OPA: Services

How can P&A help me?

P&A Services

The Consumer Information Unit, a part of the Case Services Division, provides information and referral services and short term advocacy assistance.  The section is, in most cases, the entry point to P&A for new callers to the Office.  Depending on the need presented, the Consumer Information staff may provide information, connect callers to the appropriate P&A unit, or make referrals to relevant outside agencies.

P&A operates a number of distinct federally mandated advocacy programs for people with disabilities.  These include:

Client Assistance Program (CAP)
CAP provides consultation and advocacy assistance to applicants and recipients of vocational services provided under the federal Rehabilitation Act. CAP's primary focus is helping clients of the vocational rehabilitation service system, most notably the Bureau of Rehabilitation Services (BRS) and Board of Education and Services for the Blind (BESB).
 
P&A for Assistive Technology (PAAT)
PAAT provides consumer education and representation in an effort to expand the availability of assistive technology devices and services for people with disabilities.
 
P&A for Persons with Developmental Disabilities (PADD)
Developmental Disabilities are defined in the Federal DD Act as chronic mental and/or physical impairments which must be evident prior to the age of twenty-two. They tend to be life long and result in substantial limitations in three or more of the major life areas: self-care, receptive, and expressive language, learning, mobility, self-determination, capacity for independent living and economic self-sufficiency. The DD Act requires P&A systems to be independent of service systems; to have access to client records; to have the authority to conduct investigations and to pursue legal and administrative remedies on behalf of clients of the DD service system; to provide information and referral services; and to educate policymakers about issues of concern to persons with disabilities. (The DD Act description of P&A requirements and authority is essentially repeated in enabling legislation for other P&A programs.)
 
P&A for Individuals with Mental Illness (PAIMI)
PAIMI investigates allegations of abuse and neglect and other complaints raised by people with mental illness who reside in supervised facilities, and advocates for appropriate discharge plans, consumer choice, and respectful, relevant supports.
 
P&A for Individuals Rights (PAIR)
PAIR is authorized to provide consultation and representation for people with disabilities who are not eligible for P&A services under one of the other federally defined P&A programs.
 
P&A for Persons with Traumatic Brain Injury (PATBI)
PATBI is funded by a grant from the United State Department of Health and Human Services that provides free advocacy assistance to individuals with traumatic brain injury (TBI).

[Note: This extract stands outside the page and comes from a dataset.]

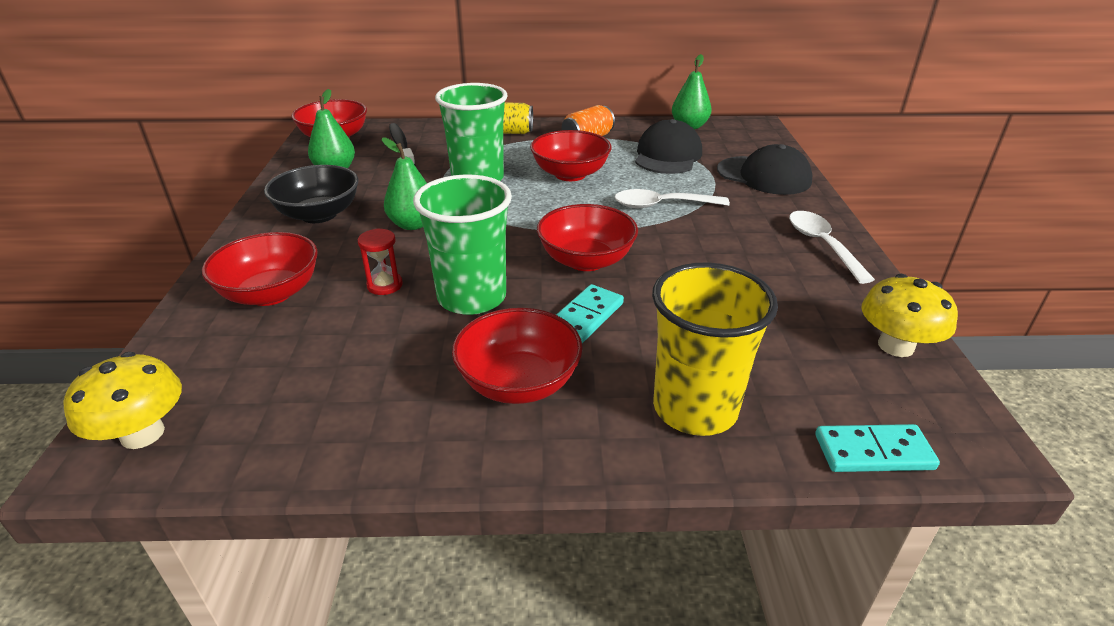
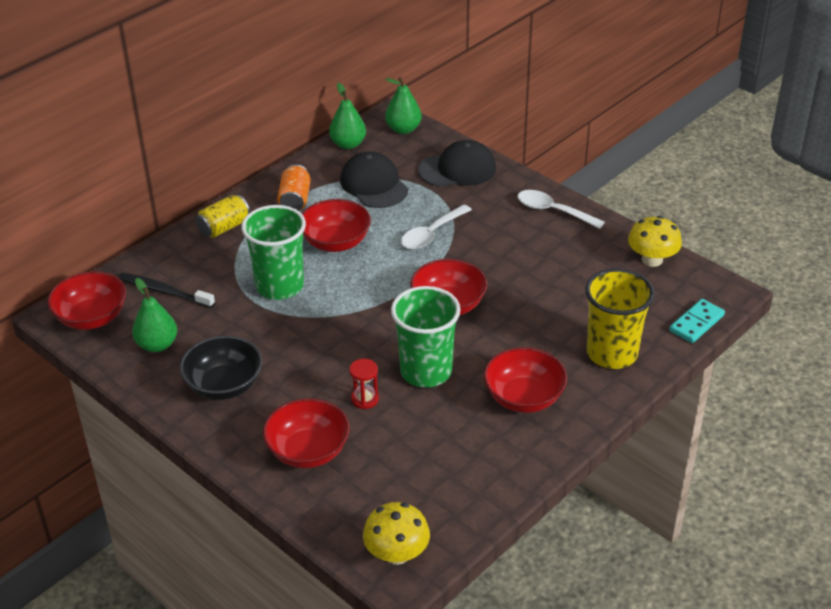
camera: 45 degrees left, 5 degrees up
(413, 224) = (303, 349): green pear -> green pear (403, 129)
(586, 317) = (501, 341): turquoise domino -> none

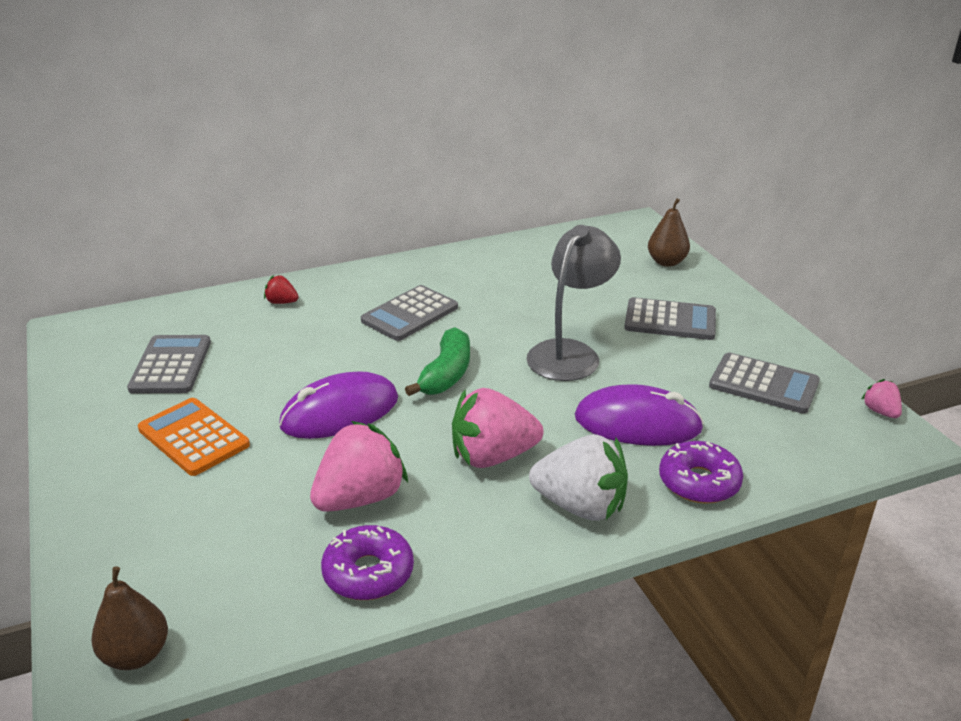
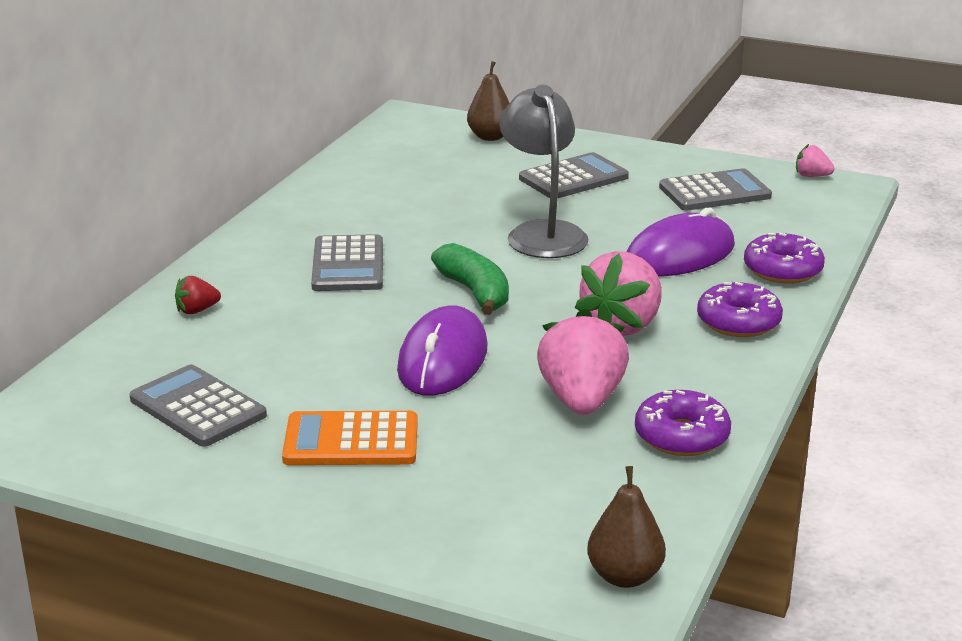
camera: 45 degrees left, 5 degrees down
(580, 506) = (738, 322): white strawberry -> purple donut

In addition to federally mandated programs, Sections 46a-11 et. seq. of the Connecticut General Statutes reinforces the concepts of independence and consumer-driven, legally-based investigation and advocacy activities.

Abuse Investigation Division: Investigations concerning reports of alleged abuse or neglect of adults (ages 18-59) with intellectual disability. Various professionals and service system workers are listed in the C.G.S. 46a-11b as "mandatory reporters" (e.g., people who must report suspected abuse and neglect). Most reports involving clients of the intellectual disability service system are directly investigated by the service agencies, with P&A monitoring the internal investigation. P&A conducts primary investigations for allegations involving people living at home, or otherwise outside the scope of the intellectual disability service system. When necessary to assure the safety of an individual with intellectual disability, protective services may be requested from the Department of Developmental Services.

P&A conducts investigations into general complaints made by, or, if in writing, made on behalf of people with disabilities. These "investigations" are usually approached as informal fact-gathering and dispute-resolution activities, sometimes resulting in referrals to other agencies or attorneys.

  • Community Development staff engage in community organizing, training, technical assistance and support to community-based advocacy/disability/family support organizations. Staff perform a number of functions, including supporting and monitoring citizen advocacy programs; providing training and technical assistance on questions of organizational strategy, fund development, and board functioning; conducting public presentations on disability-related topics organizing outreach activities to minority communities; and assembling and distributing information about P&A, advocacy issues, and disability rights.
  • Other sections of the Connecticut General Statutes authorize P&A to review, in conjunction with the State Building Inspector, requests for exemptions from the accessibility provisions of the State Building Code, pursuant to C.G.S. 29-269, and requests for approval to install wheelchair lifts in most types of buildings, pursuant to C.G.S. 29-200, and to review, in conjunction with the Secretary of State, requests for exemptions from polling place accessibility requirements, pursuant to C.G.S. 9-168d.
  • Although P&A operates under distinct program mandates, every effort is made to administer the agency so that program activities are integrated, and consumers experience "seamless" service.  Overarching principles of empowerment, inclusion, productivity and respect for personal autonomy govern all P&A's activities.